A contrast to the rain and mud outside was the interior of the theatre. Warm, bright, and comfortable, were stalls and boxes, filled with “fair women and brave men,” the bright dresses and glittering jewels of the former contrasting well with the dull red shade with which the place was decorated and adding a brilliancy and luxury to the whole. The production of the piece had long been talked of, and the event had the effect of bringing together a number of professional first-nighters and leading lights of the literary and musical world, not forgetting the fair sprinkling of Bohemians who are always the welcome guests of the management on such occasions.
Soon after we had found our stalls the conductor’s bâton waved, the overture was played, and the curtain rose.
The first act had concluded when I stood up to nod to several people present whom I knew, and in casting my eyes around the boxes I was attracted to one in which sat a young and handsomely dressed lady, alone. As I looked, our eyes met.
It was Vera!
Apparently she had been watching me, for with a pleasant smile of recognition, she beckoned me with her fan.
At that moment Bob noticed her, and nodding towards her, whispered, “By Jove! old fellow, who’d have thought of meeting the fair Russian? The world isn’t so large, after all.
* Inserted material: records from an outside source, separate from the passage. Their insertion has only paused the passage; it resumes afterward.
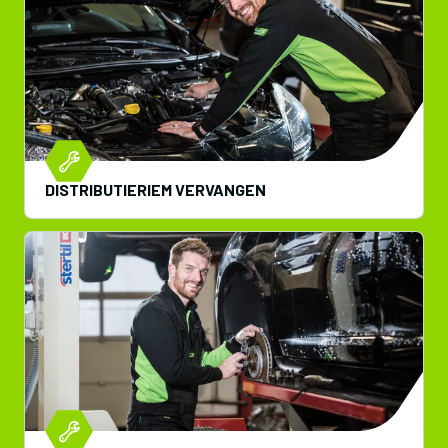
DISTRIBUTIERIEM VERVANGEN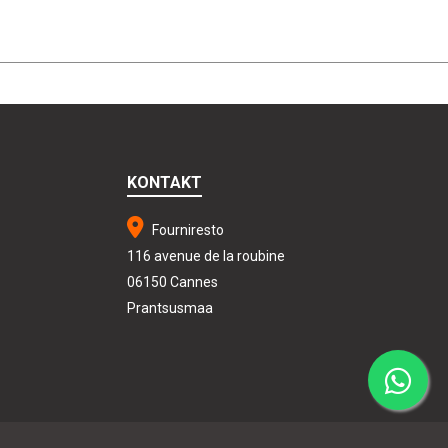
KONTAKT
Fourniresto
116 avenue de la roubine
06150 Cannes
Prantsusmaa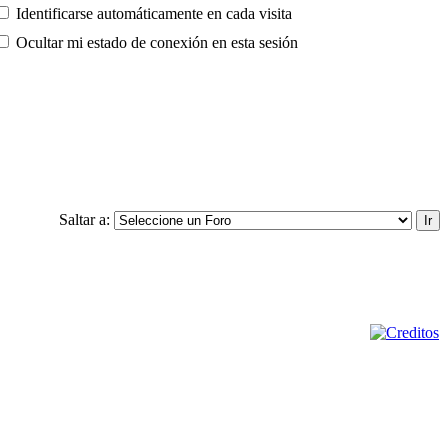
Identificarse automáticamente en cada visita
Ocultar mi estado de conexión en esta sesión
Saltar a:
Shall you go up and speak?”
I glanced upwards in hesitation. She was leaning from the box, the diamonds in her hair flashing under the gaslight, and she beckoned anxiously. This decided me, and I went in search of her, with a feeling – half of the old love, and half of a newly-born distrust.
I was not long in finding her box, and as I entered, her maid, who was her only companion, went out.
Retiring into the shadow, so as not to be observed by the people below, she stretched forth her hand and, with a glad smile, exclaimed, “At last, Frank —quel plaisir!”
I drew back, and was ungallant enough not to take the proffered hand, for had I not been duped by her and nearly lost my liberty and life?